> Exercise details
Retype the listing that follows without a single change.
-=-=-=-=-
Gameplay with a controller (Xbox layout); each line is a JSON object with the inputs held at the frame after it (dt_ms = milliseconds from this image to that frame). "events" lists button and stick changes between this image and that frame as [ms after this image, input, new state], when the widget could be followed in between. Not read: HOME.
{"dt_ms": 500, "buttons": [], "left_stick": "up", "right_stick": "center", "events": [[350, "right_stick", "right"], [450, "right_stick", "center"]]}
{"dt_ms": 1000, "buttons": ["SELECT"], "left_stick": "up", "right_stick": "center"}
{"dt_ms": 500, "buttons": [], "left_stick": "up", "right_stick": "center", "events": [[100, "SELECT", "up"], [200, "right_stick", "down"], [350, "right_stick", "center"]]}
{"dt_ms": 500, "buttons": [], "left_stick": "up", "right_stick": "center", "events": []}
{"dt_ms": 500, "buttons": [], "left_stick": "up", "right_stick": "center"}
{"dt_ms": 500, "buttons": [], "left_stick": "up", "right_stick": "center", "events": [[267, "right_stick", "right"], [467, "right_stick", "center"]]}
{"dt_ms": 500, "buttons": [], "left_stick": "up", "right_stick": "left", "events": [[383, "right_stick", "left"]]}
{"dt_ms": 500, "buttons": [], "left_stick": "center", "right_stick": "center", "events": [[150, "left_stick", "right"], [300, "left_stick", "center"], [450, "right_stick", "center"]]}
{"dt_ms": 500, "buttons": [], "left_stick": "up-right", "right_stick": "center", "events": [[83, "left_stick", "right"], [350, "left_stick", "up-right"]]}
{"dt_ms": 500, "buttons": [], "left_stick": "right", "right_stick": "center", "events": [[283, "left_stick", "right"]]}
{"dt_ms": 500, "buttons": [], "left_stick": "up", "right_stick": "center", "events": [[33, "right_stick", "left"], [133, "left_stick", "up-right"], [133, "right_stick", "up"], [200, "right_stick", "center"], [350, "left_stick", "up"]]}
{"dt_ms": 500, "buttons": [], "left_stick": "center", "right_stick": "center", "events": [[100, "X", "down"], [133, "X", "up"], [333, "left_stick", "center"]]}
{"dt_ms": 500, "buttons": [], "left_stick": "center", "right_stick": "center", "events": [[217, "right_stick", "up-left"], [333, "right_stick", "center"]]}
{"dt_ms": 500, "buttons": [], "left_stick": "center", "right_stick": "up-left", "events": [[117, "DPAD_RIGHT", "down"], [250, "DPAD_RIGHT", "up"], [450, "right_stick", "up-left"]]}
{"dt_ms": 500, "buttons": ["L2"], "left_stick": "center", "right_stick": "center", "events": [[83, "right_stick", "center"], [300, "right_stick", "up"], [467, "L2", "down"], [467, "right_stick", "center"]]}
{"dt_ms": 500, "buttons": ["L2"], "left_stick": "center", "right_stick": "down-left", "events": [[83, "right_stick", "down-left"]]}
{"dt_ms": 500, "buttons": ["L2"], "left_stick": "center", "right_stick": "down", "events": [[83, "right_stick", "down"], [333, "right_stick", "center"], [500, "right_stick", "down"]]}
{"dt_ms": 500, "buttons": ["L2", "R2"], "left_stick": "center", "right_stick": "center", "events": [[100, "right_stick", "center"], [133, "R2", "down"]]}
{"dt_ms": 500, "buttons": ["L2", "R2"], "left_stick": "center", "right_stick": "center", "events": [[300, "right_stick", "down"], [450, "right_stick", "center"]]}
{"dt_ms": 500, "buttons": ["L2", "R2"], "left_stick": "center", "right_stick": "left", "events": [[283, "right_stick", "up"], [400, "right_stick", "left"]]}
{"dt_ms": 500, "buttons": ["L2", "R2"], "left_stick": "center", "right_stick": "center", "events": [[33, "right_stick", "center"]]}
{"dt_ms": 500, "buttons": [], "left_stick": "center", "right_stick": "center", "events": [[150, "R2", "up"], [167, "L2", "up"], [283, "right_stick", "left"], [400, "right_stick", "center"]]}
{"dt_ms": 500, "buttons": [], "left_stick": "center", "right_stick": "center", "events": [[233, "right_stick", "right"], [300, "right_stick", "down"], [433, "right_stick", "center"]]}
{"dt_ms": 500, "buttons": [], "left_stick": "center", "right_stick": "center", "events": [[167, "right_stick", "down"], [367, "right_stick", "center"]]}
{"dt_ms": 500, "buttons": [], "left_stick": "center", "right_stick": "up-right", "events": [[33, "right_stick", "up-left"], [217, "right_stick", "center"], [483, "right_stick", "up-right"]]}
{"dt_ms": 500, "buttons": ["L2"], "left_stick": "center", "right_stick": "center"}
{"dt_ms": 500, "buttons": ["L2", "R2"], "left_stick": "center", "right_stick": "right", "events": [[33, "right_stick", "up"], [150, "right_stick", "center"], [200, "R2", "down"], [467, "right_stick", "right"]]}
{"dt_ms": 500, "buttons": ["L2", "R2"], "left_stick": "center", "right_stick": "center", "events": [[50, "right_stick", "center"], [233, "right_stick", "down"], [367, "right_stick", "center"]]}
-=-=-=-=-
> Result below
Gameplay with a controller (Xbox layout); each line is a JSON object with the inputs held at the frame after it (dt_ms = milliseconds from this image to that frame). "events" lists button and stick changes between this image and that frame as [ms after this image, input, new state], when the widget could be followed in between. Not read: HOME.
{"dt_ms": 500, "buttons": [], "left_stick": "up", "right_stick": "center", "events": [[350, "right_stick", "right"], [450, "right_stick", "center"]]}
{"dt_ms": 1000, "buttons": ["SELECT"], "left_stick": "up", "right_stick": "center"}
{"dt_ms": 500, "buttons": [], "left_stick": "up", "right_stick": "center", "events": [[100, "SELECT", "up"], [200, "right_stick", "down"], [350, "right_stick", "center"]]}
{"dt_ms": 500, "buttons": [], "left_stick": "up", "right_stick": "center", "events": []}
{"dt_ms": 500, "buttons": [], "left_stick": "up", "right_stick": "center"}
{"dt_ms": 500, "buttons": [], "left_stick": "up", "right_stick": "center", "events": [[267, "right_stick", "right"], [467, "right_stick", "center"]]}
{"dt_ms": 500, "buttons": [], "left_stick": "up", "right_stick": "left", "events": [[383, "right_stick", "left"]]}
{"dt_ms": 500, "buttons": [], "left_stick": "center", "right_stick": "center", "events": [[150, "left_stick", "right"], [300, "left_stick", "center"], [450, "right_stick", "center"]]}
{"dt_ms": 500, "buttons": [], "left_stick": "up-right", "right_stick": "center", "events": [[83, "left_stick", "right"], [350, "left_stick", "up-right"]]}
{"dt_ms": 500, "buttons": [], "left_stick": "right", "right_stick": "center", "events": [[283, "left_stick", "right"]]}
{"dt_ms": 500, "buttons": [], "left_stick": "up", "right_stick": "center", "events": [[33, "right_stick", "left"], [133, "left_stick", "up-right"], [133, "right_stick", "up"], [200, "right_stick", "center"], [350, "left_stick", "up"]]}
{"dt_ms": 500, "buttons": [], "left_stick": "center", "right_stick": "center", "events": [[100, "X", "down"], [133, "X", "up"], [333, "left_stick", "center"]]}
{"dt_ms": 500, "buttons": [], "left_stick": "center", "right_stick": "center", "events": [[217, "right_stick", "up-left"], [333, "right_stick", "center"]]}
{"dt_ms": 500, "buttons": [], "left_stick": "center", "right_stick": "up-left", "events": [[117, "DPAD_RIGHT", "down"], [250, "DPAD_RIGHT", "up"], [450, "right_stick", "up-left"]]}
{"dt_ms": 500, "buttons": ["L2"], "left_stick": "center", "right_stick": "center", "events": [[83, "right_stick", "center"], [300, "right_stick", "up"], [467, "L2", "down"], [467, "right_stick", "center"]]}
{"dt_ms": 500, "buttons": ["L2"], "left_stick": "center", "right_stick": "down-left", "events": [[83, "right_stick", "down-left"]]}
{"dt_ms": 500, "buttons": ["L2"], "left_stick": "center", "right_stick": "down", "events": [[83, "right_stick", "down"], [333, "right_stick", "center"], [500, "right_stick", "down"]]}
{"dt_ms": 500, "buttons": ["L2", "R2"], "left_stick": "center", "right_stick": "center", "events": [[100, "right_stick", "center"], [133, "R2", "down"]]}
{"dt_ms": 500, "buttons": ["L2", "R2"], "left_stick": "center", "right_stick": "center", "events": [[300, "right_stick", "down"], [450, "right_stick", "center"]]}
{"dt_ms": 500, "buttons": ["L2", "R2"], "left_stick": "center", "right_stick": "left", "events": [[283, "right_stick", "up"], [400, "right_stick", "left"]]}
{"dt_ms": 500, "buttons": ["L2", "R2"], "left_stick": "center", "right_stick": "center", "events": [[33, "right_stick", "center"]]}
{"dt_ms": 500, "buttons": [], "left_stick": "center", "right_stick": "center", "events": [[150, "R2", "up"], [167, "L2", "up"], [283, "right_stick", "left"], [400, "right_stick", "center"]]}
{"dt_ms": 500, "buttons": [], "left_stick": "center", "right_stick": "center", "events": [[233, "right_stick", "right"], [300, "right_stick", "down"], [433, "right_stick", "center"]]}
{"dt_ms": 500, "buttons": [], "left_stick": "center", "right_stick": "center", "events": [[167, "right_stick", "down"], [367, "right_stick", "center"]]}
{"dt_ms": 500, "buttons": [], "left_stick": "center", "right_stick": "up-right", "events": [[33, "right_stick", "up-left"], [217, "right_stick", "center"], [483, "right_stick", "up-right"]]}
{"dt_ms": 500, "buttons": ["L2"], "left_stick": "center", "right_stick": "center"}
{"dt_ms": 500, "buttons": ["L2", "R2"], "left_stick": "center", "right_stick": "right", "events": [[33, "right_stick", "up"], [150, "right_stick", "center"], [200, "R2", "down"], [467, "right_stick", "right"]]}
{"dt_ms": 500, "buttons": ["L2", "R2"], "left_stick": "center", "right_stick": "center", "events": [[50, "right_stick", "center"], [233, "right_stick", "down"], [367, "right_stick", "center"]]}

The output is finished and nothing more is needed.